Task to complete - Repeat the lines beginning at the one with "staining of adenocarcinoma" and running to the end of the material, keeping the first and last of them, exactly as they appear.

Given data -
--
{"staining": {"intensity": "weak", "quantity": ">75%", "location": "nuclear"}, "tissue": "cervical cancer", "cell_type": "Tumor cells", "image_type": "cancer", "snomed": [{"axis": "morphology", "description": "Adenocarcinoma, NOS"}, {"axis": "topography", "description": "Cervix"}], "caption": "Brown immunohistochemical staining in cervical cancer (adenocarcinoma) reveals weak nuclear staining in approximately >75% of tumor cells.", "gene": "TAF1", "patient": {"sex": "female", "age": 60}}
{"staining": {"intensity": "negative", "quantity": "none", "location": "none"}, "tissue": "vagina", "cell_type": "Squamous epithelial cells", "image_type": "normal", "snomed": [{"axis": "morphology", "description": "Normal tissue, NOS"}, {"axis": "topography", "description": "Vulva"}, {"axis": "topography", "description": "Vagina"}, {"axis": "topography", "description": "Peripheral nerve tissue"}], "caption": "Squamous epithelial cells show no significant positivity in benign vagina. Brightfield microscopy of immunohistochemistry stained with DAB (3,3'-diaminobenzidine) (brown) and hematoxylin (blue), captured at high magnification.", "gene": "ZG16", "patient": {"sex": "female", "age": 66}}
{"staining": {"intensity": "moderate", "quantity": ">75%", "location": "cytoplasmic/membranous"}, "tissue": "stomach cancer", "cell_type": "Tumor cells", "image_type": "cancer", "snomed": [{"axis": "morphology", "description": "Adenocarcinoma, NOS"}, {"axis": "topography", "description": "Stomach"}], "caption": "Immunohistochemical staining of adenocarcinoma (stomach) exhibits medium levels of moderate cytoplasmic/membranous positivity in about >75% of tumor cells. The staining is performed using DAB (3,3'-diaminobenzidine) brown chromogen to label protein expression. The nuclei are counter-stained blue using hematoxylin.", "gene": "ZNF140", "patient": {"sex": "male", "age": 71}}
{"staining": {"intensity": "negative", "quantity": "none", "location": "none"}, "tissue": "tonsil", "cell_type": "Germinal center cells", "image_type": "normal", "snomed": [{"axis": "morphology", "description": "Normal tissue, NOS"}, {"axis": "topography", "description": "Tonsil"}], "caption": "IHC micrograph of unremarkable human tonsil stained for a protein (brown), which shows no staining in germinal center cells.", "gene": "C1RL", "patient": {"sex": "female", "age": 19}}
--
Response to this task -
{"staining": {"intensity": "moderate", "quantity": ">75%", "location": "cytoplasmic/membranous"}, "tissue": "stomach cancer", "cell_type": "Tumor cells", "image_type": "cancer", "snomed": [{"axis": "morphology", "description": "Adenocarcinoma, NOS"}, {"axis": "topography", "description": "Stomach"}], "caption": "Immunohistochemical staining of adenocarcinoma (stomach) exhibits medium levels of moderate cytoplasmic/membranous positivity in about >75% of tumor cells. The staining is performed using DAB (3,3'-diaminobenzidine) brown chromogen to label protein expression. The nuclei are counter-stained blue using hematoxylin.", "gene": "ZNF140", "patient": {"sex": "male", "age": 71}}
{"staining": {"intensity": "negative", "quantity": "none", "location": "none"}, "tissue": "tonsil", "cell_type": "Germinal center cells", "image_type": "normal", "snomed": [{"axis": "morphology", "description": "Normal tissue, NOS"}, {"axis": "topography", "description": "Tonsil"}], "caption": "IHC micrograph of unremarkable human tonsil stained for a protein (brown), which shows no staining in germinal center cells.", "gene": "C1RL", "patient": {"sex": "female", "age": 19}}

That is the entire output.